While it is true that in the short term the impact will be felt by the average Rwandan, the situation is not as hopeless as many are making it out to be. Only eighteen years ago, the world had written Rwanda off. Another failed state ala 'post Siad Barre' Somalia at the time.

Look at Rwanda today, a model for all developing nations. I guess we have inspired countries like Somalia to get their act together and change is truly on the way in that part of the world too.

The same cohort of individuals that pulled Rwanda up by its collar from its knees to stand proudly tall today have fortunately not left our midst. Rwanda Inc is facing some financial difficulties during this economic downturn but the management is up to the task.

We will surely bounce back. The creditors may be jittery but all we need right now is shareholder confidence. Like all business cycles, this one too will come to an end.

What good organisations and their management are measured against is their long term strategy to address the challenges they face.

A drop in revenue over a few quarters need not be life threatening if the management can be trusted to innovate and harness the resources at their disposal to guarantee the long term survival of the organisation.

The current management's track record speaks volumes about their ability to deal with the present challenges. The real question now is "what strategy to adopt?"

W. Chan Kim and Renée Mauborgne the co-directors of the Instead Blue Ocean Strategy Institute in Fontainebleau, France may just have the answer.

These two stalwarts of strategy and management espouse a philosophy that organisations can define the structure of the markets they compete in.

This precisely means that you can overcome the perils of operating in an essentially unfavourable environment by innovatively focusing your resources and management's mindset to gain a relative position of strength within the market. Think Steve Jobs and apple.

This is known as a 'reconstructionist' approach to business strategy.

The traditional approach to business strategy has been to study the organisations business environment and then try to figure out in which areas to compete based on competitive advantage analysis. This required understanding the structure of the market and then aligning the organisation to that structure.

This is what W. Chan Kim and Renée Mauborgne have defined as a 'structuralist' approach to business strategy.

Rwanda Inc finds itself in a hostile business environment. We do not have the option to exit the market. Our choice has been made for us. We need to embrace the 'reconstructionist' approach to business strategy to tame the market.

The biggest concern right now is the cash flow situation and radical decisions have to be made by the CEO and his management team.
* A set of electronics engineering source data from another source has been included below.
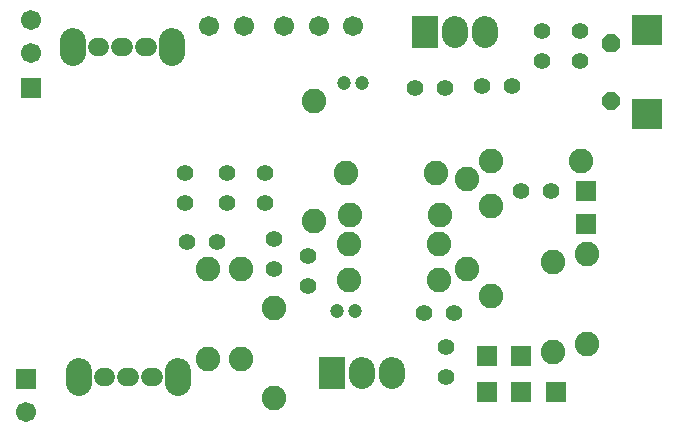
<source format=gbs>
G04 Layer: BottomSolderMaskLayer*
G04 EasyEDA v5.9.42, Mon, 01 Apr 2019 20:05:28 GMT*
G04 e7f0afa64d6d408caf880ab9bb1ba352*
G04 Gerber Generator version 0.2*
G04 Scale: 100 percent, Rotated: No, Reflected: No *
G04 Dimensions in millimeters *
G04 leading zeros omitted , absolute positions ,3 integer and 3 decimal *
%FSLAX33Y33*%
%MOMM*%
G90*
G71D02*

%ADD41C,2.203196*%
%ADD42C,1.503172*%
%ADD43C,1.397000*%
%ADD44C,2.082800*%
%ADD46C,1.203198*%
%ADD47R,2.203196X2.703195*%
%ADD49C,1.701800*%
%ADD50R,1.701800X1.701800*%
%ADD57R,2.603246X2.603246*%

%LPD*%
G54D41*
G01X32766Y5329D02*
G01X32766Y4829D01*
G01X30226Y5329D02*
G01X30226Y4829D01*
G01X40640Y34157D02*
G01X40640Y33660D01*
G01X38100Y34157D02*
G01X38100Y33660D01*
G54D42*
G01X8564Y4699D02*
G01X8262Y4699D01*
G01X12562Y4699D02*
G01X12263Y4699D01*
G01X10563Y4699D02*
G01X10264Y4699D01*
G54D41*
G01X14615Y5199D02*
G01X14615Y4198D01*
G01X6212Y5199D02*
G01X6212Y4198D01*
G54D42*
G01X11755Y32639D02*
G01X12054Y32639D01*
G01X7757Y32639D02*
G01X8056Y32639D01*
G01X9756Y32639D02*
G01X10055Y32639D01*
G54D41*
G01X5704Y32138D02*
G01X5704Y33139D01*
G01X14107Y32138D02*
G01X14107Y33139D01*
G54D43*
G01X45466Y31496D03*
G01X45466Y34036D03*
G54D44*
G01X41148Y19177D03*
G01X41148Y11557D03*
G54D43*
G01X48641Y31496D03*
G01X48641Y34036D03*
G54D44*
G01X26162Y28067D03*
G01X26162Y17907D03*
G54D46*
G01X30214Y29591D03*
G01X28713Y29591D03*
G54D44*
G01X29083Y16002D03*
G01X36703Y16002D03*
G01X36703Y12954D03*
G01X29083Y12954D03*
G01X28829Y21971D03*
G01X36449Y21971D03*
G01X36830Y18415D03*
G01X29210Y18415D03*
G54D46*
G01X28078Y10287D03*
G01X29579Y10287D03*
G54D43*
G01X15240Y19431D03*
G01X15240Y21971D03*
G01X18796Y21971D03*
G01X18796Y19431D03*
G01X21971Y19431D03*
G01X21971Y21971D03*
G01X17907Y16129D03*
G01X15367Y16129D03*
G54D44*
G01X22733Y10541D03*
G01X22733Y2921D03*
G54D43*
G01X22733Y16383D03*
G01X22733Y13843D03*
G54D44*
G01X19939Y13843D03*
G01X19939Y6223D03*
G01X17145Y6223D03*
G01X17145Y13843D03*
G54D47*
G01X27686Y5080D03*
G54D43*
G01X37338Y7239D03*
G01X37338Y4699D03*
G54D44*
G01X39116Y21463D03*
G01X39116Y13843D03*
G54D43*
G01X37973Y10160D03*
G01X35433Y10160D03*
G54D47*
G01X35560Y33909D03*
G54D43*
G01X40386Y29337D03*
G01X42926Y29337D03*
G01X37211Y29210D03*
G01X34671Y29210D03*
G54D44*
G01X41148Y22987D03*
G01X48768Y22987D03*
G54D43*
G01X43688Y20447D03*
G01X46228Y20447D03*
G54D44*
G01X49276Y7493D03*
G01X49276Y15113D03*
G01X46355Y14478D03*
G01X46355Y6858D03*
G54D49*
G01X23622Y34417D03*
G01X26543Y34417D03*
G01X17272Y34417D03*
G01X2159Y32131D03*
G01X2159Y34925D03*
G01X20193Y34417D03*
G01X29464Y34417D03*
G01X1778Y1778D03*
G54D50*
G01X49149Y20447D03*
G01X49149Y17653D03*
G01X40767Y6477D03*
G01X43688Y6477D03*
G01X1778Y4572D03*
G01X2159Y29210D03*
G54D43*
G01X25654Y12446D03*
G01X25654Y14986D03*
G54D50*
G01X46609Y3429D03*
G01X40767Y3429D03*
G01X43688Y3429D03*
G36*
G01X50987Y27353D02*
G01X50540Y27795D01*
G01X50540Y28427D01*
G01X50987Y28869D01*
G01X51615Y28869D01*
G01X52057Y28427D01*
G01X52057Y27795D01*
G01X51615Y27353D01*
G01X50987Y27353D01*
G37*
G36*
G01X50987Y32252D02*
G01X50540Y32694D01*
G01X50540Y33327D01*
G01X50987Y33769D01*
G01X51615Y33769D01*
G01X52057Y33327D01*
G01X52057Y32694D01*
G01X51615Y32252D01*
G01X50987Y32252D01*
G37*
G54D57*
G01X54300Y27004D03*
G01X54300Y34116D03*
M00*
M02*

</source>
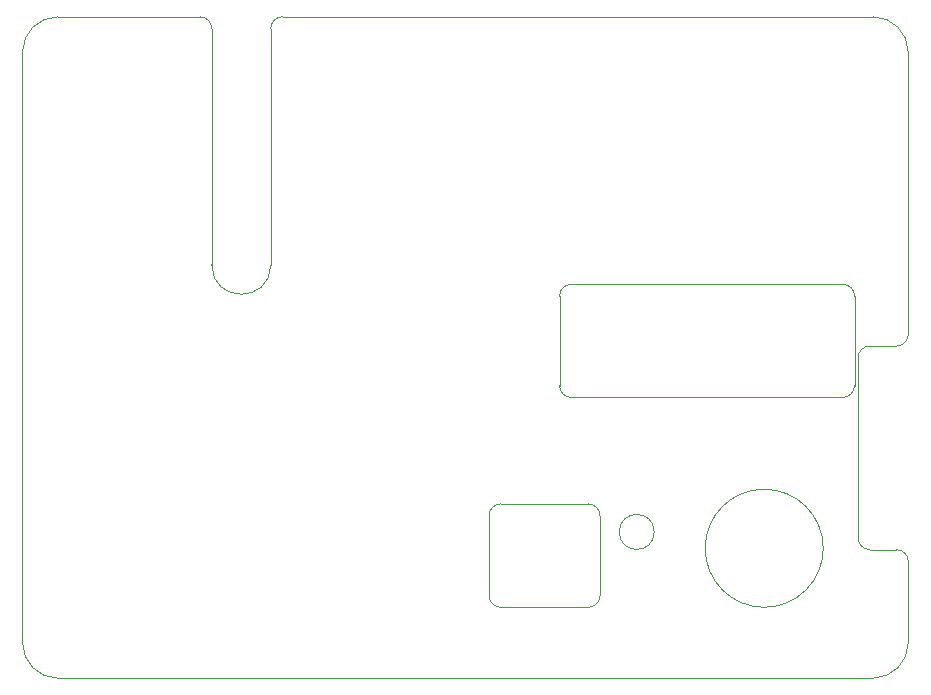
<source format=gbr>
G04 #@! TF.GenerationSoftware,KiCad,Pcbnew,(6.0.1)*
G04 #@! TF.CreationDate,2022-08-03T17:01:47-07:00*
G04 #@! TF.ProjectId,Prime Mover,5072696d-6520-44d6-9f76-65722e6b6963,rev?*
G04 #@! TF.SameCoordinates,Original*
G04 #@! TF.FileFunction,Profile,NP*
%FSLAX46Y46*%
G04 Gerber Fmt 4.6, Leading zero omitted, Abs format (unit mm)*
G04 Created by KiCad (PCBNEW (6.0.1)) date 2022-08-03 17:01:47*
%MOMM*%
%LPD*%
G01*
G04 APERTURE LIST*
G04 #@! TA.AperFunction,Profile*
%ADD10C,0.050000*%
G04 #@! TD*
G04 APERTURE END LIST*
D10*
X23970000Y5350000D02*
X46950000Y5350000D01*
X30990811Y-15620000D02*
G75*
G03*
X30990811Y-15620000I-1480811J0D01*
G01*
X52500000Y25000000D02*
G75*
G03*
X49500000Y28000000I-3000001J-1D01*
G01*
X52500000Y25000000D02*
X52500000Y1120000D01*
X-6475000Y27000000D02*
X-6475000Y7000000D01*
X25400000Y-22000000D02*
G75*
G03*
X26400000Y-21000000I-3J1000003D01*
G01*
X-6475000Y7000000D02*
G75*
G03*
X-1475000Y7000000I2500000J0D01*
G01*
X23970000Y5349997D02*
G75*
G03*
X22970000Y4350000I-3J-999997D01*
G01*
X-22500000Y-25000000D02*
G75*
G03*
X-19500000Y-28000000I3000001J1D01*
G01*
X18000000Y-13250003D02*
G75*
G03*
X17000000Y-14250000I-3J-999997D01*
G01*
X46950000Y-4229997D02*
G75*
G03*
X47950000Y-3230000I3J999997D01*
G01*
X-7475000Y28000000D02*
X-19500000Y28000000D01*
X52500000Y-25000000D02*
X52500000Y-18120000D01*
X17000000Y-21000000D02*
G75*
G03*
X18000000Y-22000000I1000003J3D01*
G01*
X45300000Y-17000000D02*
G75*
G03*
X45300000Y-17000000I-5000000J0D01*
G01*
X49250000Y120000D02*
X51500000Y120000D01*
X25400000Y-13250000D02*
X18000000Y-13250000D01*
X-19500000Y28000000D02*
G75*
G03*
X-22500000Y25000000I0J-3000000D01*
G01*
X46950000Y-4230000D02*
X23970000Y-4230000D01*
X-19500000Y-28000000D02*
X49500000Y-28000000D01*
X22970000Y4350000D02*
X22970000Y-3230000D01*
X52500000Y-18120000D02*
G75*
G03*
X51500000Y-17120000I-1000003J-3D01*
G01*
X48250000Y-16120000D02*
X48250000Y-880000D01*
X17000000Y-14250000D02*
X17000000Y-21000000D01*
X49250000Y120000D02*
G75*
G03*
X48250000Y-880000I3J-1000003D01*
G01*
X-1475000Y27000000D02*
X-1475000Y7000000D01*
X49250000Y-17120000D02*
X51500000Y-17120000D01*
X49500000Y-28000000D02*
G75*
G03*
X52500000Y-25000000I-1J3000001D01*
G01*
X18000000Y-22000000D02*
X25400000Y-22000000D01*
X26400000Y-14250000D02*
G75*
G03*
X25400000Y-13250000I-1000003J-3D01*
G01*
X26400000Y-21000000D02*
X26400000Y-14250000D01*
X48250000Y-16120000D02*
G75*
G03*
X49250000Y-17120000I1000003J3D01*
G01*
X-22500000Y25000000D02*
X-22500000Y-25000000D01*
X-475000Y28000000D02*
G75*
G03*
X-1475000Y27000000I3J-1000003D01*
G01*
X47950000Y-3230000D02*
X47950000Y4350000D01*
X-6475000Y27000000D02*
G75*
G03*
X-7475000Y28000000I-1000003J-3D01*
G01*
X51500000Y120000D02*
G75*
G03*
X52500000Y1120000I-3J1000003D01*
G01*
X-475000Y28000000D02*
X49500000Y28000000D01*
X47950000Y4350000D02*
G75*
G03*
X46950000Y5350000I-1000003J-3D01*
G01*
X22970000Y-3230000D02*
G75*
G03*
X23970000Y-4230000I1000003J3D01*
G01*
M02*

</source>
There is no question about the mind set and only marginal gains are to be expected from focusing resources as all existing records show Rwanda Inc tops all comers in managing creditors' funds.

The reality is that the frozen or cut funds in the short term, have to come from somewhere outside the organisation. If the creditors or venture capitalists from the west will not barge, perhaps it's time to look east?
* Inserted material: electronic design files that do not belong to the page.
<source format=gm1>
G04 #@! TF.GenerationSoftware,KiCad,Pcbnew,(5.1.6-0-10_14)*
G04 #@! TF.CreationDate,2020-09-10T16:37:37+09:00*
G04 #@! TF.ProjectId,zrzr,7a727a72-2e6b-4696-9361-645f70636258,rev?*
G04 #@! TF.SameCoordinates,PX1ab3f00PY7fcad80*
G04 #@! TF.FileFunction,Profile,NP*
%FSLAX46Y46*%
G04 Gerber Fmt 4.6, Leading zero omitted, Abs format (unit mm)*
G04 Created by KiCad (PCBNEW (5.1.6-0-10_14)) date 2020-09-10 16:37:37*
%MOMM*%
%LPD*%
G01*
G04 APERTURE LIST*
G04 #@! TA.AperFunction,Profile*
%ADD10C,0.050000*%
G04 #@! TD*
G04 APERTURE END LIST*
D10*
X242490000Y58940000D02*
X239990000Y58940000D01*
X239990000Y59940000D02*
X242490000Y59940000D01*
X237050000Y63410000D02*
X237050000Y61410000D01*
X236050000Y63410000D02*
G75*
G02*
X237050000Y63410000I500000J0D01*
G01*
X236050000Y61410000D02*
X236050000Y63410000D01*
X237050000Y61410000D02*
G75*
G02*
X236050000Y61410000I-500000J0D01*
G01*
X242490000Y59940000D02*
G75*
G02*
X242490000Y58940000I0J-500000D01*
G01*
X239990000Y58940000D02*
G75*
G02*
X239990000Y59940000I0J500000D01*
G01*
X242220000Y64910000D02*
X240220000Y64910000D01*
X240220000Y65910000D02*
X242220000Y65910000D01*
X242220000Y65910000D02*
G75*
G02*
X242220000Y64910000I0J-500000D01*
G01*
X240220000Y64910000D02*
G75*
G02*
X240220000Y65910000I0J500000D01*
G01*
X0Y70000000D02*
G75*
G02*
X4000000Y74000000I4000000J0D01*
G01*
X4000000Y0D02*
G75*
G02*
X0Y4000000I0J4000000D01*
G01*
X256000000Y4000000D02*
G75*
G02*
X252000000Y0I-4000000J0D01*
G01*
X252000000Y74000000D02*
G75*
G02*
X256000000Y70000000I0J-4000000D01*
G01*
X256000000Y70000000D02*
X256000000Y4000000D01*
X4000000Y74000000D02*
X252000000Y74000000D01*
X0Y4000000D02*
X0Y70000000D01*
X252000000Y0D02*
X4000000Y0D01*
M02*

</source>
Unconventional approaches will have to be considered too. The current leadership has a very successful history in 'crowd sourcing' of funding and other resources; there is no shame in going back to those routes.
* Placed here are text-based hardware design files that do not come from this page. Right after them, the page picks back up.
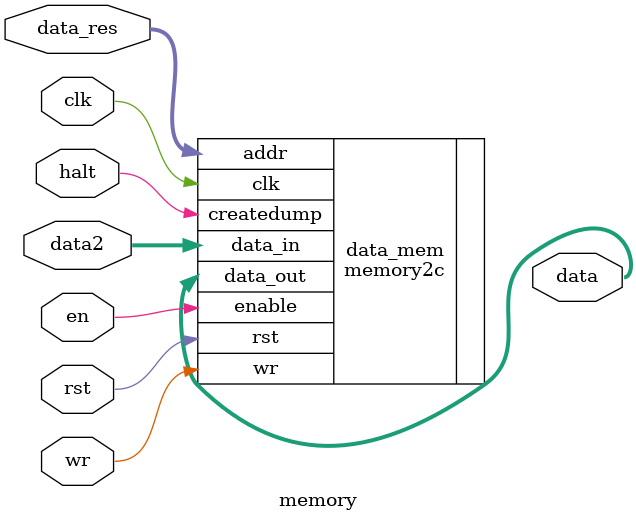
<source format=v>
`default_nettype none
module memory (data, data2, data_res, wr, en, halt, clk, rst);

   output wire [15:0] data;

   input wire [15:0] data2, data_res;
   input wire halt, clk, rst;

   input wire en, wr;

   memory2c data_mem(.data_out(data), 
                     .data_in(data2), .addr(data_res), .enable(en), .wr(wr), .createdump(halt), .clk(clk), .rst(rst));
   
endmodule
`default_nettype wire

</source>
Agaciro Development Fund may seem a novel idea today but its routes are to be traced in the fundraising efforts of the liberation struggle.

People like the recently deceased honourable Aloysea Inyumba were particularly adept in mobilising the masses to contribute both financially and materially to the struggle. Her passing at this defining moment in Rwanda's future is indeed a great loss.

This young nation owes it to her in the memory of her unwavering spirit in the face of adversity to soldier on in these trying times.

May her soul lie with the angels in heaven of which she was truly the mortal equal.